DATA EXTRACTS ::
== Segment start ==

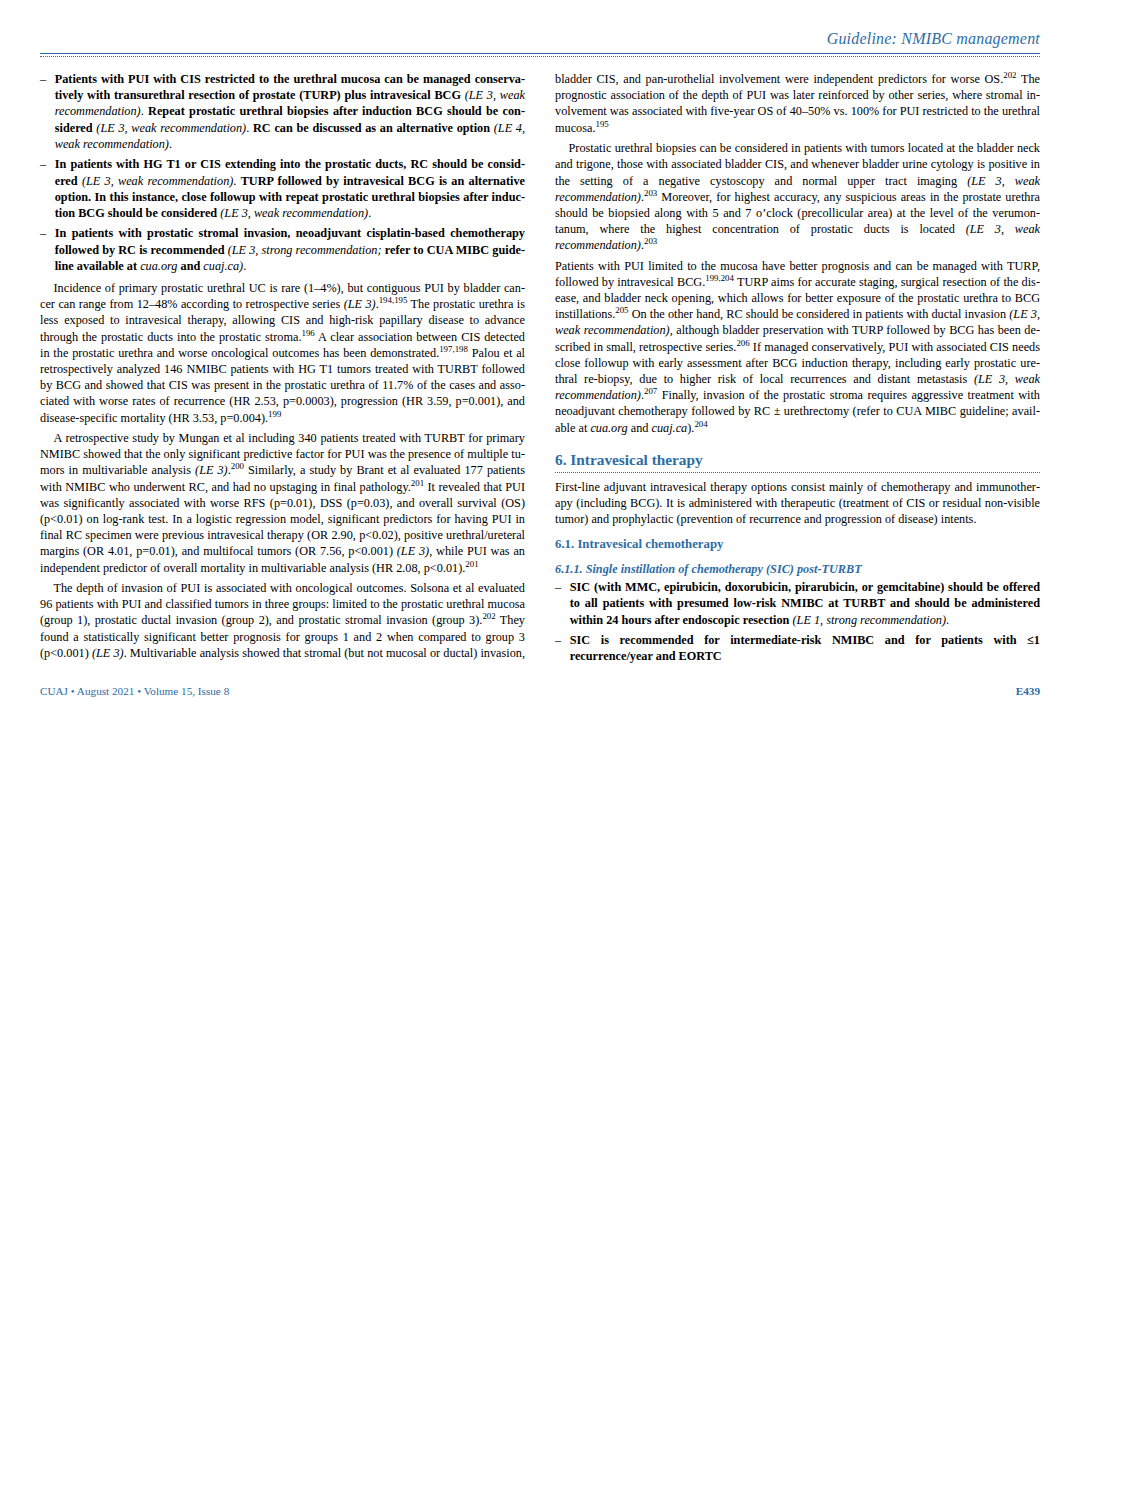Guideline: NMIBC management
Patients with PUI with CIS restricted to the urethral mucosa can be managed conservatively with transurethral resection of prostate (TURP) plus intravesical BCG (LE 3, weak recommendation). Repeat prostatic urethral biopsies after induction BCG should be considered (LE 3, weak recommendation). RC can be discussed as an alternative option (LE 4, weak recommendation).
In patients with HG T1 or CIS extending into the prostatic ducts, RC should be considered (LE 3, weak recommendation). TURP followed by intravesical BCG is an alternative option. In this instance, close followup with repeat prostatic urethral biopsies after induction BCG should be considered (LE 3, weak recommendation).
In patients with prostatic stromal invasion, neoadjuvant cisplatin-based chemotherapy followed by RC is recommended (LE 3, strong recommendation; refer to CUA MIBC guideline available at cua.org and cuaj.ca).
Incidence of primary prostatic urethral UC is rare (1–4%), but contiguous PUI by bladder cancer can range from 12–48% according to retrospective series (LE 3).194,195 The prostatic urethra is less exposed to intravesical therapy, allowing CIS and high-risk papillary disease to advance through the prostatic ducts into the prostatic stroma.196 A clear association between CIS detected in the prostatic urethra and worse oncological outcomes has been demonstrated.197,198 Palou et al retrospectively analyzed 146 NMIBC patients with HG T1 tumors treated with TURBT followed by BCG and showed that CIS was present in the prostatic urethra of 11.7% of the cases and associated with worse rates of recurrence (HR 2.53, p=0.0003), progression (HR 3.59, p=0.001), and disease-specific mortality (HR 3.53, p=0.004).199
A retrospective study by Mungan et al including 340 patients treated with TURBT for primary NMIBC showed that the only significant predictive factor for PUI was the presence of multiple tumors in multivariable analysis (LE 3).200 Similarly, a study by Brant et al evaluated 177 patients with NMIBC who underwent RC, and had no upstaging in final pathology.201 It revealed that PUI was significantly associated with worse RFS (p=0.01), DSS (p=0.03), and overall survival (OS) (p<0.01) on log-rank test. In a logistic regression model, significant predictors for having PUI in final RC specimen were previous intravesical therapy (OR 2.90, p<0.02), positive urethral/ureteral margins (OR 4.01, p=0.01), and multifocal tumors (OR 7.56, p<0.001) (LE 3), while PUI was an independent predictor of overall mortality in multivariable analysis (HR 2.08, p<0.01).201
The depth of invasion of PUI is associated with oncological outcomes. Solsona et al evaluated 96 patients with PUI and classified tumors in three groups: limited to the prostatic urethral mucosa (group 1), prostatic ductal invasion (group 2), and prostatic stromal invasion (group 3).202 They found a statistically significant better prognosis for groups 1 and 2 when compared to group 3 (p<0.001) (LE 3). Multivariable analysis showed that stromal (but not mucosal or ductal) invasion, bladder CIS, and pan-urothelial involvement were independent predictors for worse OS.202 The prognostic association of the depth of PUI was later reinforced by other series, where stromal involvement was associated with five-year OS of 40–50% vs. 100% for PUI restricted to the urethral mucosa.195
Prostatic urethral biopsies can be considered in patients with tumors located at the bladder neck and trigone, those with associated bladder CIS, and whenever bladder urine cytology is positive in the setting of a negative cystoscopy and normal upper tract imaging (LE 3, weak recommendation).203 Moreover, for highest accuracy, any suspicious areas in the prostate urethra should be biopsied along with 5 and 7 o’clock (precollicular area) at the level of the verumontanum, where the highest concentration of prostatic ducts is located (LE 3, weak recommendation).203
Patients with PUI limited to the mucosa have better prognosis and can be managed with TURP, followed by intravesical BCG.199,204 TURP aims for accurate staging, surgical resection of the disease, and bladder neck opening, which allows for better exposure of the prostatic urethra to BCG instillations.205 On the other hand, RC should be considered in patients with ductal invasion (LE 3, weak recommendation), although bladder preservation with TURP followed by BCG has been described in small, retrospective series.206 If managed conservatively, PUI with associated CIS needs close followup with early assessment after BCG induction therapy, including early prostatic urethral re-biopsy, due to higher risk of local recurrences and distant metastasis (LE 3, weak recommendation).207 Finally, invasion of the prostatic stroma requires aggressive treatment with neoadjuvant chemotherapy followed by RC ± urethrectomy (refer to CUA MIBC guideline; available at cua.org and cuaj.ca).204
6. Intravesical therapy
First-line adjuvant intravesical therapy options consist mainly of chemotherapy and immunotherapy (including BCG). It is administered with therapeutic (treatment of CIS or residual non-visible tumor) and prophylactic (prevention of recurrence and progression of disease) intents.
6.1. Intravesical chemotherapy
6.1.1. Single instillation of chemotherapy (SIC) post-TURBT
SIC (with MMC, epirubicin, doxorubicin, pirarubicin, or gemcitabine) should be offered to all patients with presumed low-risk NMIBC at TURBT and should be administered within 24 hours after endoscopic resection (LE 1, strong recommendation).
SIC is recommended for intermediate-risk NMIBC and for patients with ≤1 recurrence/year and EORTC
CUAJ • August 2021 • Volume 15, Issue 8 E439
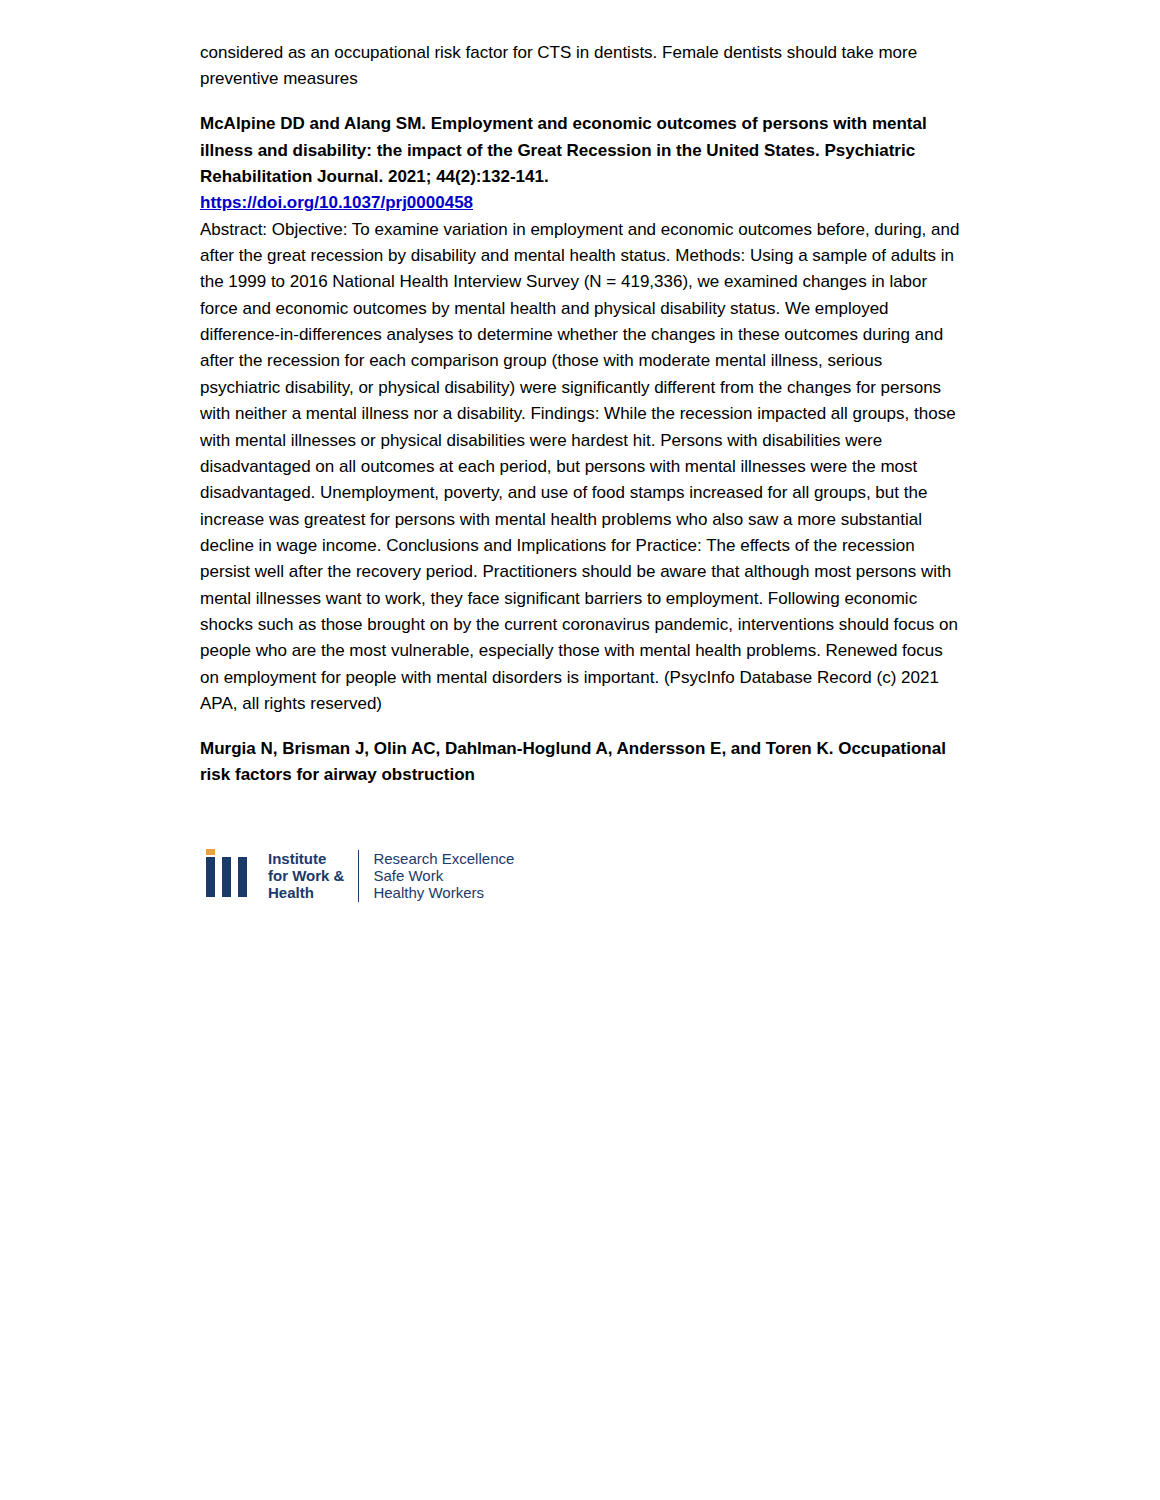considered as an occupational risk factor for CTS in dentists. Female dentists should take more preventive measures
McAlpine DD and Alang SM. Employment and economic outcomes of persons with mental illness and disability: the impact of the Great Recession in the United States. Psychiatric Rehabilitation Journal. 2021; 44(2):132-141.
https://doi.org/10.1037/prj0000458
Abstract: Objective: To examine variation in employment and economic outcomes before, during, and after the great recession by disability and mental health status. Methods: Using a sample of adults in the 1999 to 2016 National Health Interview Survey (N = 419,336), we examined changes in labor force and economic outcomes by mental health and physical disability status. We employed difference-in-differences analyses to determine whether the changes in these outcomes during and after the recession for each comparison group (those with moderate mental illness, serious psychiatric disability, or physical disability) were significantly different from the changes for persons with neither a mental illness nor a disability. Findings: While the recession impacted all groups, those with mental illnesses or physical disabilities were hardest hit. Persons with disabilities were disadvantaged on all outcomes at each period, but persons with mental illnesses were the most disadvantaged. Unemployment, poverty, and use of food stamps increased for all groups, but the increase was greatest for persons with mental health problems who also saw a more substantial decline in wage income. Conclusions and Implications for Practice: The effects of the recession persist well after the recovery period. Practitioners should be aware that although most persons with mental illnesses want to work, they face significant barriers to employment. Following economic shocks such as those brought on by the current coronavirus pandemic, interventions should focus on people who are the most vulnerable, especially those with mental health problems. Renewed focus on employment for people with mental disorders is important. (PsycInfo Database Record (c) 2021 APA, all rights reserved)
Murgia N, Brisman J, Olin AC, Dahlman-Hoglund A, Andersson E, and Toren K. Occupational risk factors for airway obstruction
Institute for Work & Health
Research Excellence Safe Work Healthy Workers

== Segment end ==

WHAT THE EXERCISE ASKS ::
Reproduce exactly, with no pictures, the lines above from the one holding "6.1.1. Single instillation" to the one holding "considered as an", inclusive.

EXERCISE ANSWER ::
6.1.1. Single instillation of chemotherapy (SIC) post-TURBT
SIC (with MMC, epirubicin, doxorubicin, pirarubicin, or gemcitabine) should be offered to all patients with presumed low-risk NMIBC at TURBT and should be administered within 24 hours after endoscopic resection (LE 1, strong recommendation).
SIC is recommended for intermediate-risk NMIBC and for patients with ≤1 recurrence/year and EORTC
CUAJ • August 2021 • Volume 15, Issue 8 E439
considered as an occupational risk factor for CTS in dentists. Female dentists should take more preventive measures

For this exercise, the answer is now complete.